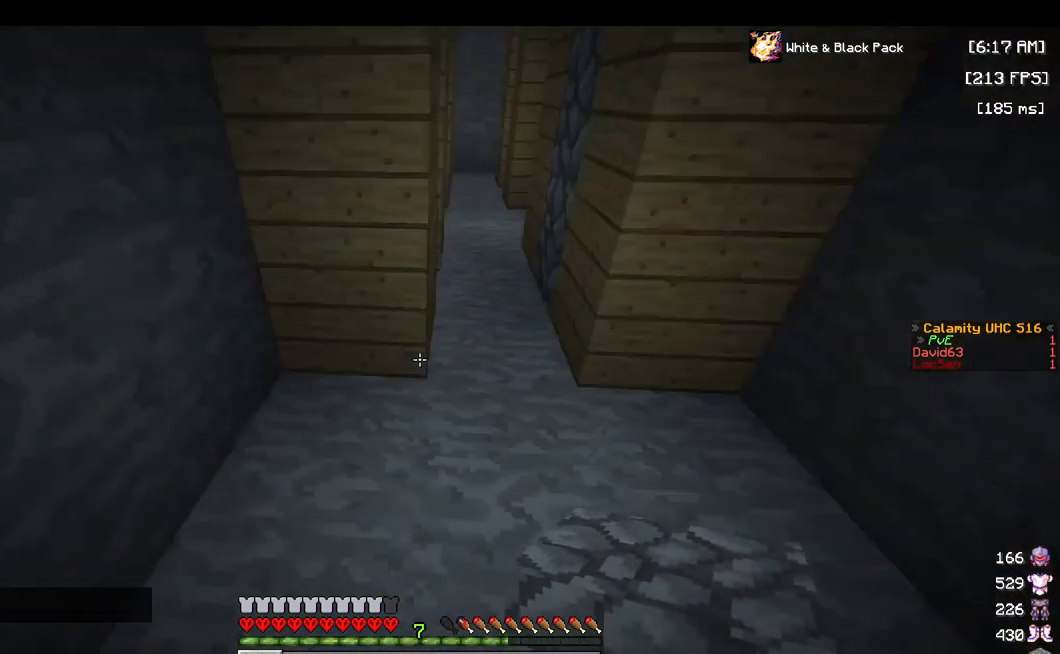
{"keys": ["w"], "mouse": [], "events": [[267, "d", "up"]]}
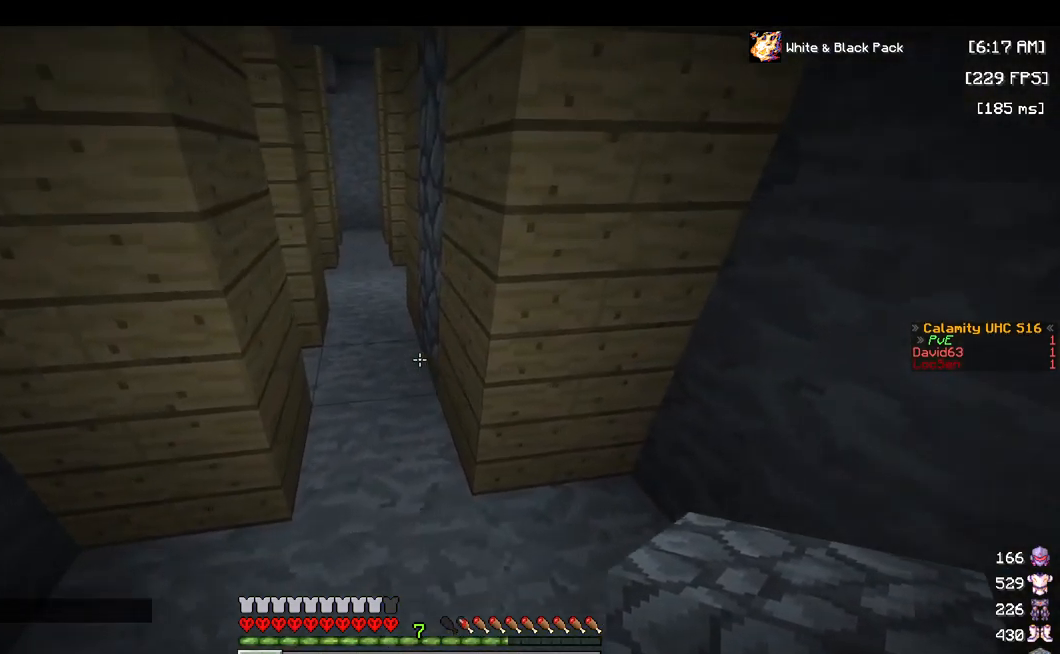
{"keys": ["w"], "mouse": [], "events": [[50, "a", "down"], [283, "a", "up"]]}
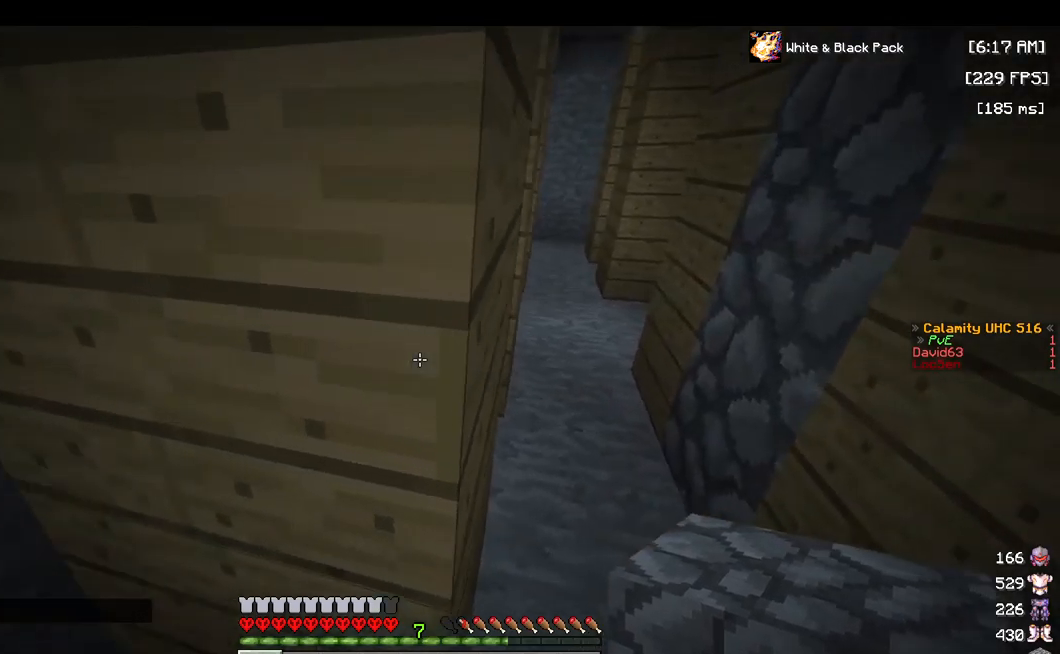
{"keys": ["w"], "mouse": [], "events": [[50, "d", "down"], [300, "d", "up"]]}
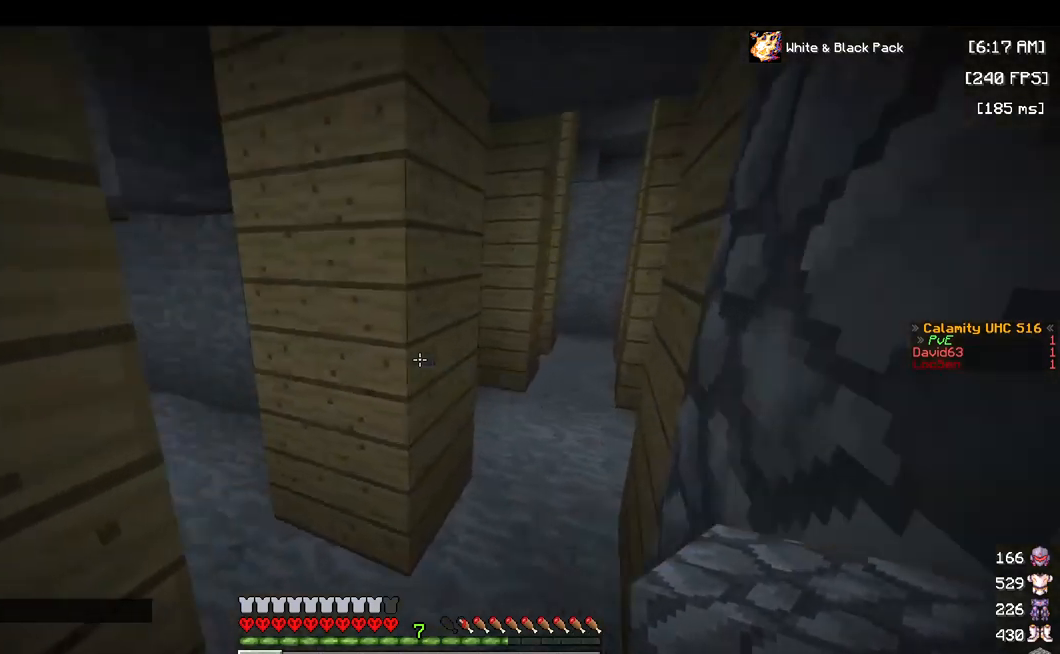
{"keys": [], "mouse": [], "events": [[467, "w", "up"]]}
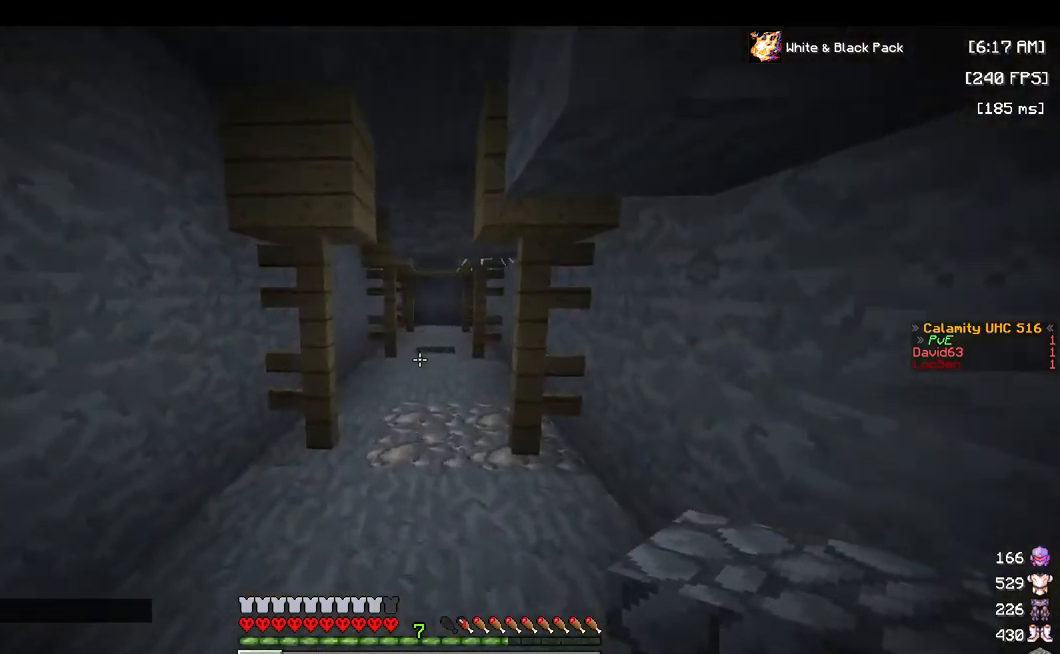
{"keys": ["w"], "mouse": [], "events": [[350, "w", "down"]]}
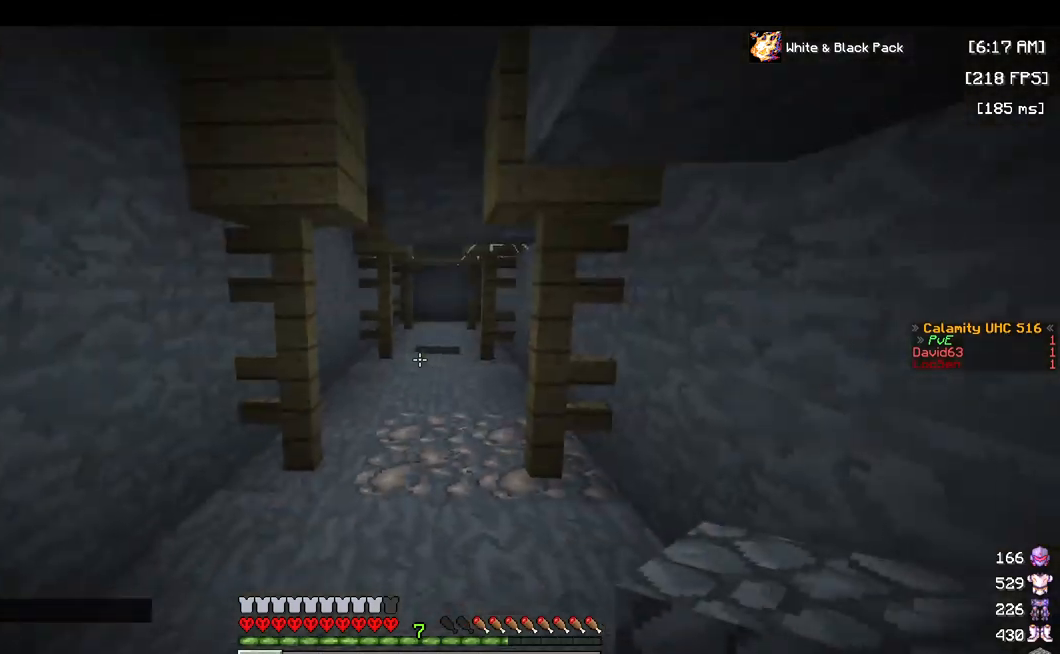
{"keys": ["w"], "mouse": [], "events": []}
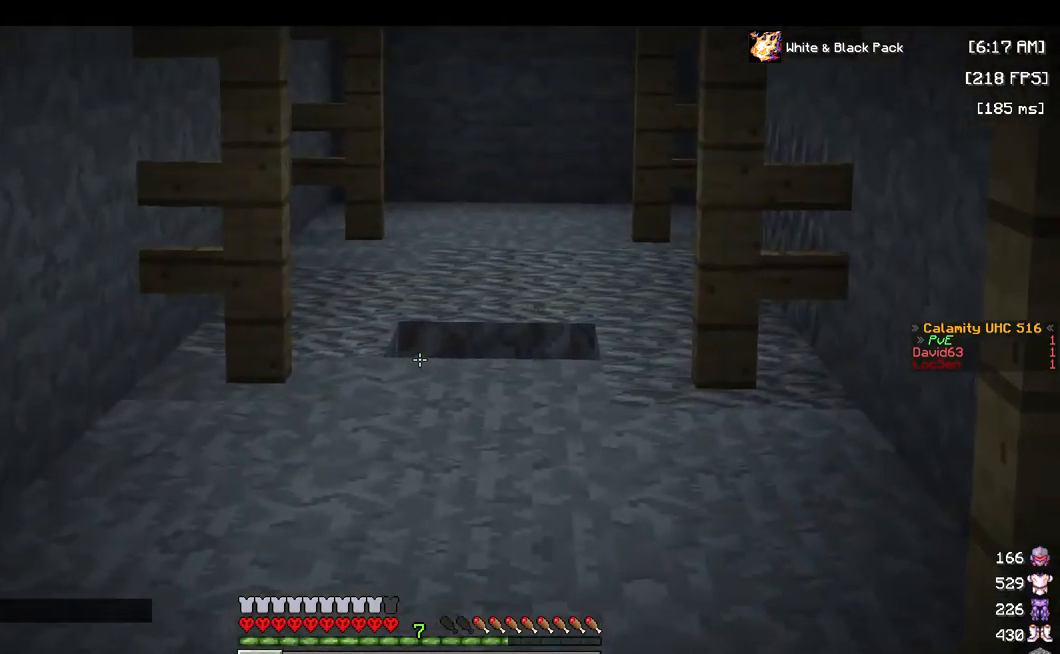
{"keys": ["w"], "mouse": [], "events": []}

────────────────

* Required work *
With the images left out, set down every entry exactly.

* Solution to the problem *
{"keys": ["w"], "mouse": [], "events": [[267, "d", "up"]]}
{"keys": ["w"], "mouse": [], "events": [[50, "a", "down"], [283, "a", "up"]]}
{"keys": ["w"], "mouse": [], "events": [[50, "d", "down"], [300, "d", "up"]]}
{"keys": [], "mouse": [], "events": [[467, "w", "up"]]}
{"keys": ["w"], "mouse": [], "events": [[350, "w", "down"]]}
{"keys": ["w"], "mouse": [], "events": []}
{"keys": ["w"], "mouse": [], "events": []}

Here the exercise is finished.